Lived and fished here for 50 years....Been thinking about that question for 10 minutes. If I had to try and catch a good mess within 10miles of Bagdad trespassing would probably be involved!! The area around the mouth of pond creek in Blackwater might work. If you expand it to 30 miles you could try yellow river or maybe bear lake
Good luck - let us know how you do!


----------



## sureicanfish (Sep 30, 2007)

I've found the one guaranteed, fo sho, place for a mess of fish and its.......

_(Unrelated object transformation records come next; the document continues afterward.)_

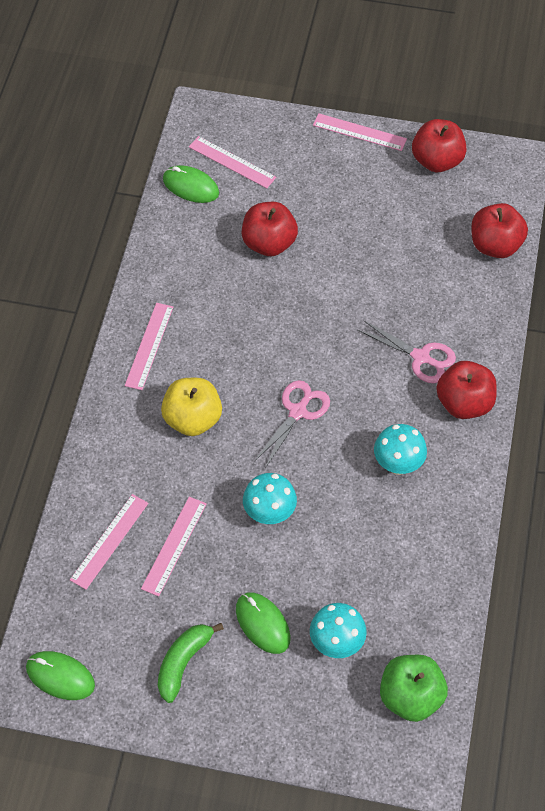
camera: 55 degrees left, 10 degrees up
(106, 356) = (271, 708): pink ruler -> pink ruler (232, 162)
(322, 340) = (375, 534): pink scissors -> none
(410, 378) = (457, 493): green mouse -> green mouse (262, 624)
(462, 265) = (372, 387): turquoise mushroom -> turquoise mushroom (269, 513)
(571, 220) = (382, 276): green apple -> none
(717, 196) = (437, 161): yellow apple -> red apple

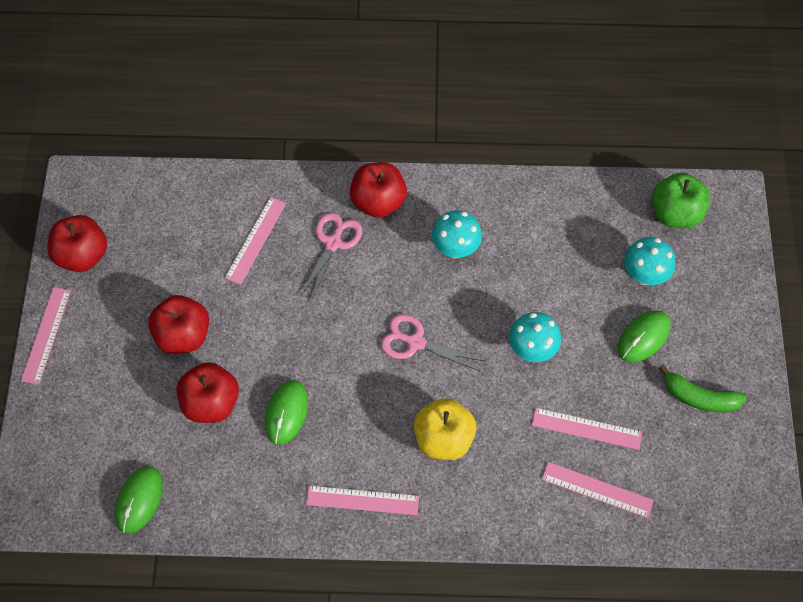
camera: 100 degrees left, 5 degrees up
(60, 676) = (745, 503): green mouse -> green mouse (286, 413)
(232, 162) = (99, 461): pink ruler -> pink ruler (255, 240)
(495, 245) = (189, 193): red apple -> red apple (183, 335)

Right here, reading other people's posts


----------



## chaps (Aug 31, 2009)

I know of people catching bream up the canals north of wright basin. You may want to start there


----------



## Buckchaser (Jan 28, 2014)

chaps said:


> I know of people catching bream up the canals north of wright basin. You may want to start there



Yeah just don't waste your time bass fishing in there.... No bass in there


----------



## Hoss (Jun 28, 2015)

Thanks for the tips. My wife and I have always lived here in Pace/Milton but never have any luck freshwater fishing so we always stick with saltwater. We are going with my Dad and a few friends to Hurricane Lake. My wife is dying to bring home a mess of bream! Hopefully we'll have some luck.


----------



## anglerdavidm (Feb 12, 2009)

*brim/bass*

Haven't had much luck with brim, but have been doing fairly well with legal-sized (barely) bass and good stumpknockers in Dead River just north of Yellow. I fish the area near 87 in my yak, but I think you should be able to use a boat from downstream. I went Saturday am for 2.5 hours and ended up with 5 bass/9 stumpknockers all on plastic worms. You just have to go extremely slow and hit the bases of the trees on the shadow side of the river (only got 1 on the sunny side). Good luck!


----------